Employers, however, should adapt to the new rules, or run the risk of penalties and litigation, said Marcia McCormick, associate dean and professor at the Saint Louis University School of Law, who specializes in employment law.
"Employers who run afoul of these rules can face lawsuits before the county agency or in court, which will result in damages of three times the amount of wages lost as a result of the violations, plus interest, along with the costs and attorneys fees associated with bringing the lawsuit," she said.
In an entrypublished on JDSupra.com, author Christy Phanthavong, an attorney at Bryan Cave, said many employers are assuming that these ordinances will not affect their existing paid sick leave guidelines. But Phanthavong found that the new laws are so complex that employers who choose not to change their paid time off (PTO) policies to reflect the new laws will be doing so "at their own peril."
She noted the ordinances have broader coverage than many other PTO policies. For instance, they cover temporary employees, seasonal employees and workers who generally work less than 20 hours per week. The ordinances have changed the benefit year to July 1 to June 30 for workers employed as of July 1, 2017, or the 12-month period following an employee's date of hire for others.
Also - unlike almost all PTO policies - the new ordinances restrict employers from denying PTO requests that are made in compliance with the paid leave laws.
McCormick said she believed the new ordinances could benefit employees.
"As the county commissioners wrote in the preamble to the ordinance, about 40 percent of employees (or about 840,000 employees) in Cook County lacked paid sick leave," McCormick said. "That means these employees had to choose between working while ill or injured or taking time to recover or see a doctor. Many sick leave policies do not make clear that the leave can be taken to care for the relatives listed in the ordinance, and many do not allow leave to be taken to seek treatment or legal help as a result of domestic violence."
McCormick said the benefits that could come with the new paid leave laws could save workers from getting a reduction in their paycheck or being threatened with termination for not attending work.
She added that if employees carefully modify their policies to comply with the ordinances, they can avoid costly backlash.

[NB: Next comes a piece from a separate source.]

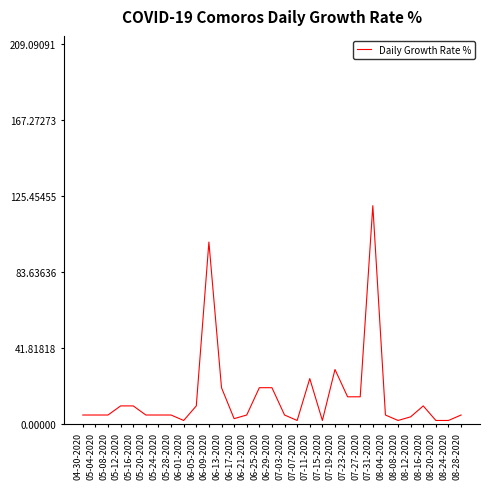

What is the difference between the maximum and minimum values?

118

"Employers can use the language in the ordinance to develop their policies, and it is fairly straightforward," McCormick said. "If their policies are already as generous or more generous than the new ordinance, they do not have to do anything. Employers should review their policies to ensure that employees can earn at least one hour of time for every forty hours worked and that they are allowed to take that time as paid time off for all of the reasons specified in the ordinance."